Alaska has been called the Great White North and the Last Frontier, a land where tough, cold peaks are scaled by gruff, bold climbers. So why was I a thousand feet up a new route sweating through my T-shirt? Sun-burned eyes squinted through the white glare that reflected off glaciers, granite, and my shirtless partner. A thousand feet up a new route in the Mendenhall Towers, we couldn’t believe it. Welcome to southeast Alaska!
In mid-July Jason Nelson, from Ouray, CO, joined me on a two-week trip to the Mendenhall and Taku Towers, 30km north of Juneau. We opted for the helicopter approach to the south side of the Mendenhalls on July 9 and began climbing on the 10th. In record-breaking heat we crossed the edge of the glacier, jumped the rapidly melting moat, and headed up the previously climbed Southeast Buttress of the Main Mendenhall Tower (IV 5.10), finding a potentially new 5.10+ splitter headwall pitch to the north of the buttress crest. If this route were located anywhere accessible, it would have frequent traffic.

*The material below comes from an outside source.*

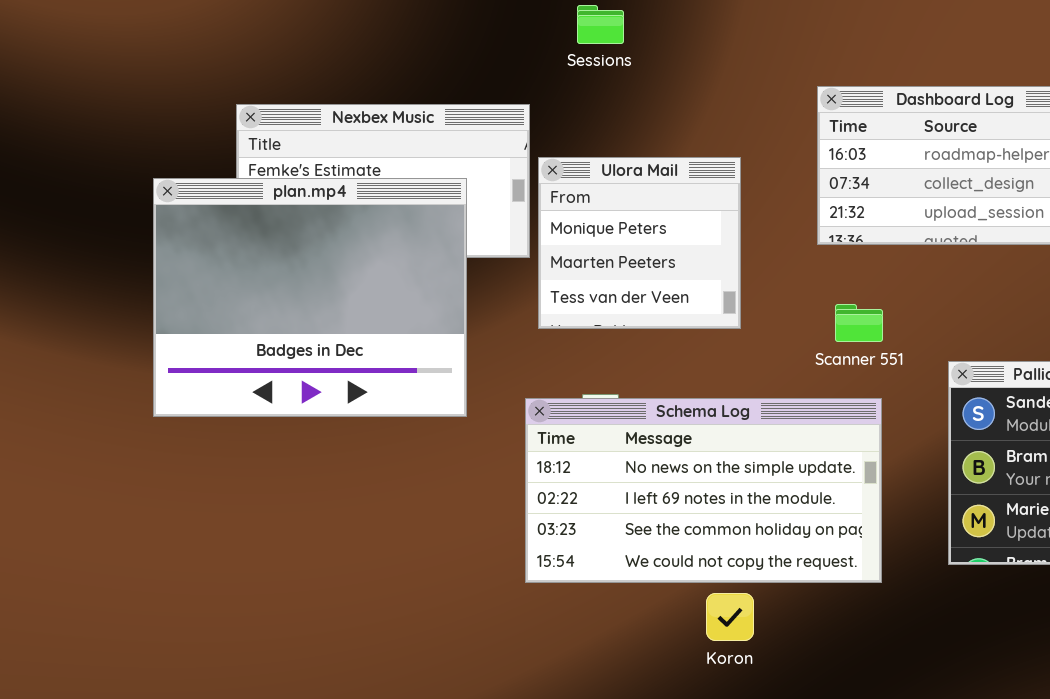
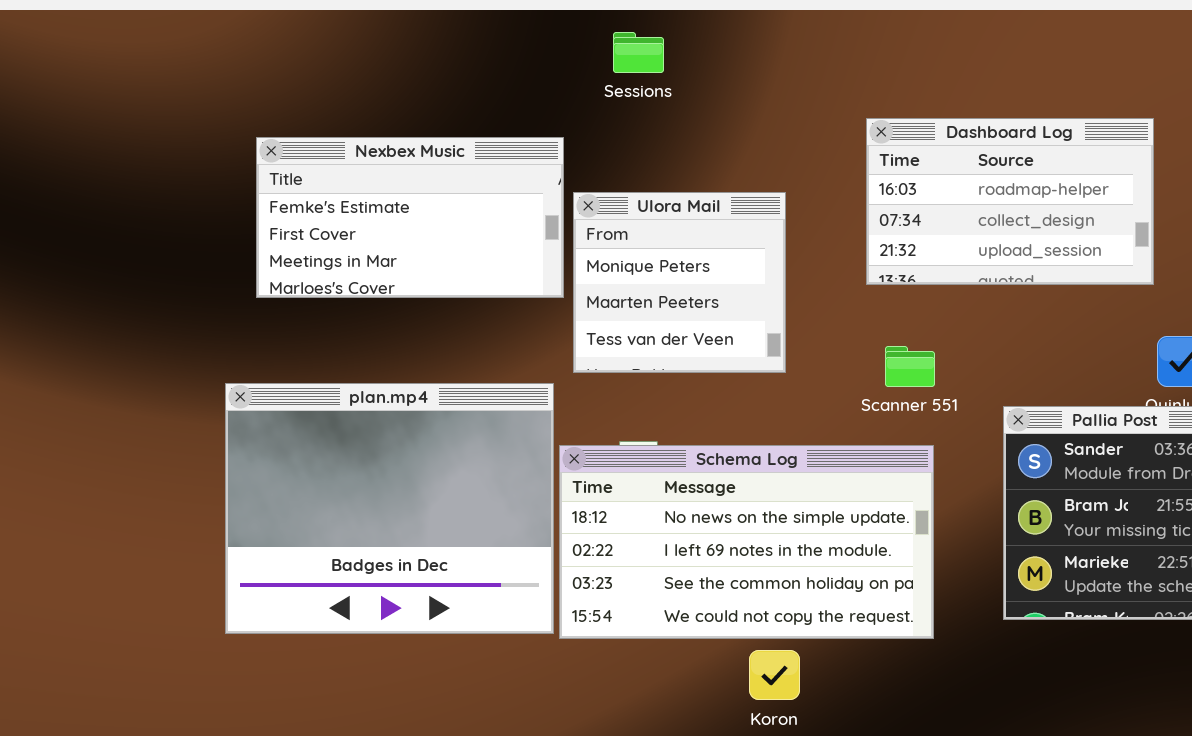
plan.mp4: [153,178,467,417] -> [225,383,554,634], moved

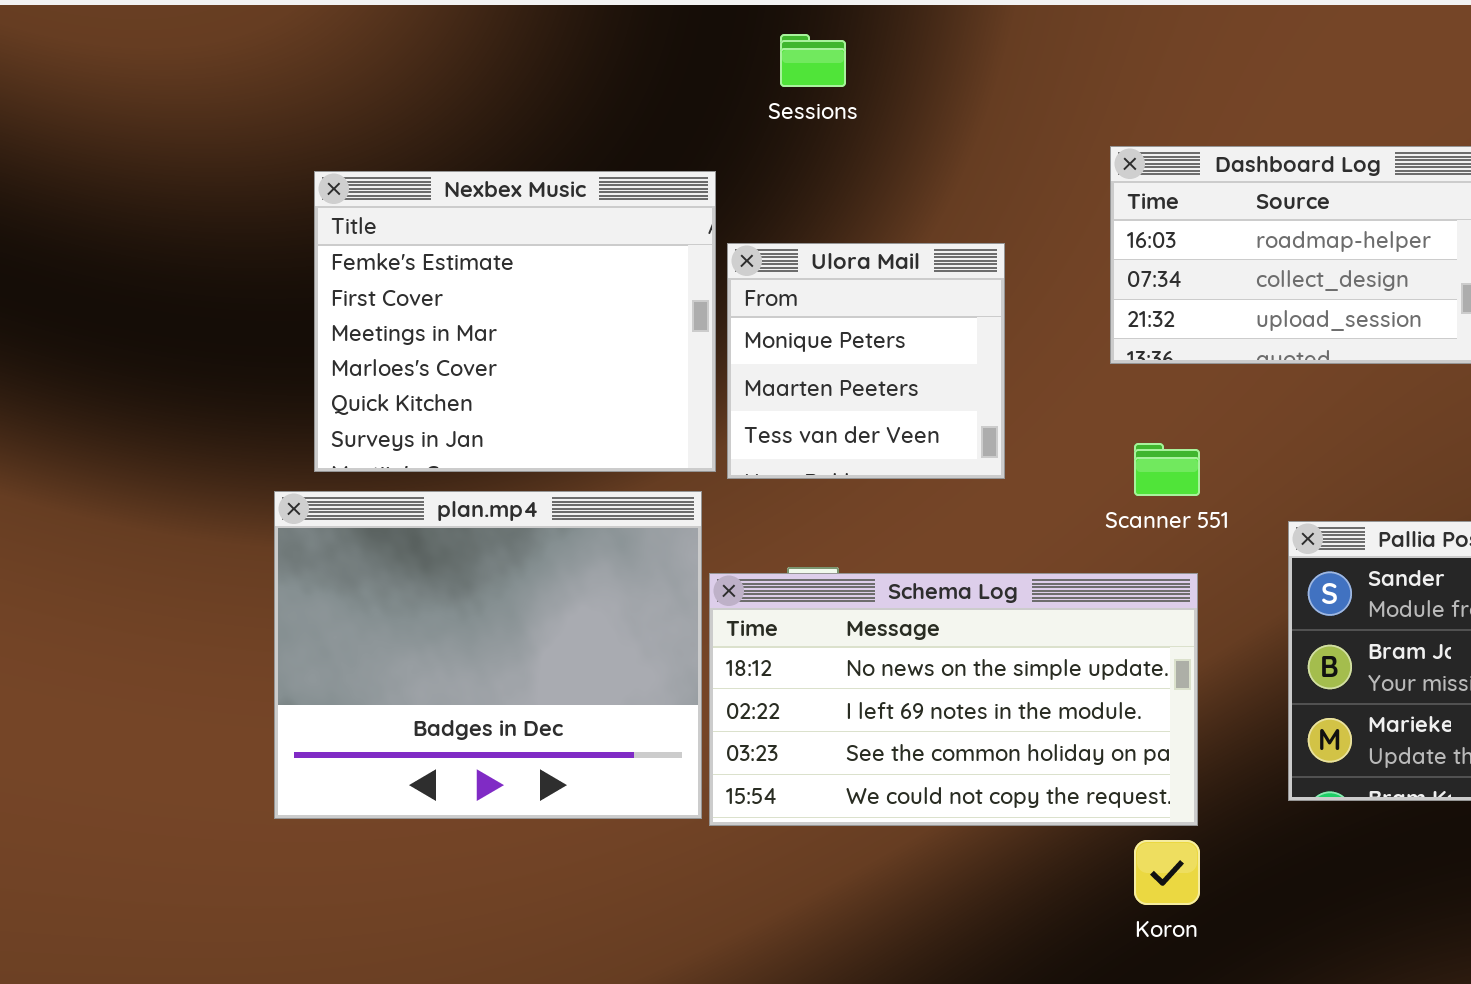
Nexbex Music: [256,137,564,298] -> [314,171,716,472], resized
Koron: [749,650,800,700] -> [1134,840,1200,905], moved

The morning of the 11th we began climbing “the Curtain,” a previously untouched wall that spans the gap between the Main Tower and Tower 4, to the east. The Curtain is the longest, steepest section along the south face of the towers. After eight pitches of clean white granite on the left side of the Curtain, we topped out the wall and turned left. From here we followed vertical cracks and steps for five more pitches to the summit, establishing the Iron Curtain (IV+ 5.12a). Jason’s crux lead pulled a thin-hands roof—something straight out of Indian Creek.
After and day of recon, we used consecutive periods of 20-hour daylight to establish two more routes. Resisting A Rest (IV 5.10+) follows a long corner system farther right on the Curtain, crosses a vertical chasm between two towers (one rappel), and finishes with three pitches on the west ridge of Tower 4. We dubbed our final climb the Resignation Arête in honor of Ms. Palin’s sudden departure from the governor’s mansion. It follows the distinct south arête of Tower 4 for 12 pitches, with a 5.11+ crux on the peak’s headwall.
Two days of walking, skiing, rappelling, crevasse jumping, bushwhacking, and hitchhiking brought us back to the stormy Alaskan capital, where we accepted the generous hospitality of our friend Ryan Johnson. This trip would not have been possible without help from the AAC's Mountain Fellowship Grant.